Solving Equations Using the Zero Product Property
The Zero Product Property is a fundamental concept in algebra that states: If the product of two or more factors is zero, then at least one of the factors must be zero.
This property is extremely useful for solving equations where one side is a product of factors and the other side is zero. Let's see how it works with the equation:
(x + 1)(3x + 4) = 0
1. Identify the Factors:
We have two factors in this equation:
- (x + 1)
- (3x + 4)
2. Apply the Zero Product Property:
According to the property, for the product of these factors to be zero, at least one of them must be equal to zero.
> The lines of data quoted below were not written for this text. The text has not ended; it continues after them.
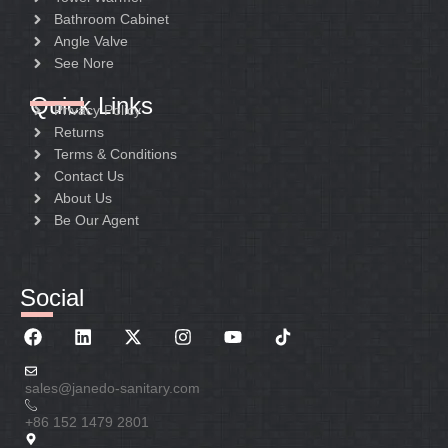
Bathroom Cabinet
Angle Valve
See Nore
Quick Links
Privacy Policy
Returns
Terms & Conditions
Contact Us
About Us
Be Our Agent
Social
sales@janedo-sanitary.com
+86 152 1479 2801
Therefore, we have two possible cases:
- Case 1: (x + 1) = 0
- Case 2: (3x + 4) = 0
3. Solve for x in each case:
-
Case 1:
- Subtract 1 from both sides: x = -1
-
Case 2:
- Subtract 4 from both sides: 3x = -4
- Divide both sides by 3: x = -4/3
4. Solutions:
We have found two solutions for the equation:
- x = -1
- x = -4/3
Conclusion:
Using the Zero Product Property, we were able to solve the equation (x + 1)(3x + 4) = 0 by setting each factor equal to zero and solving for x. This property is a powerful tool for solving equations in algebra, and it's essential to understand how it works.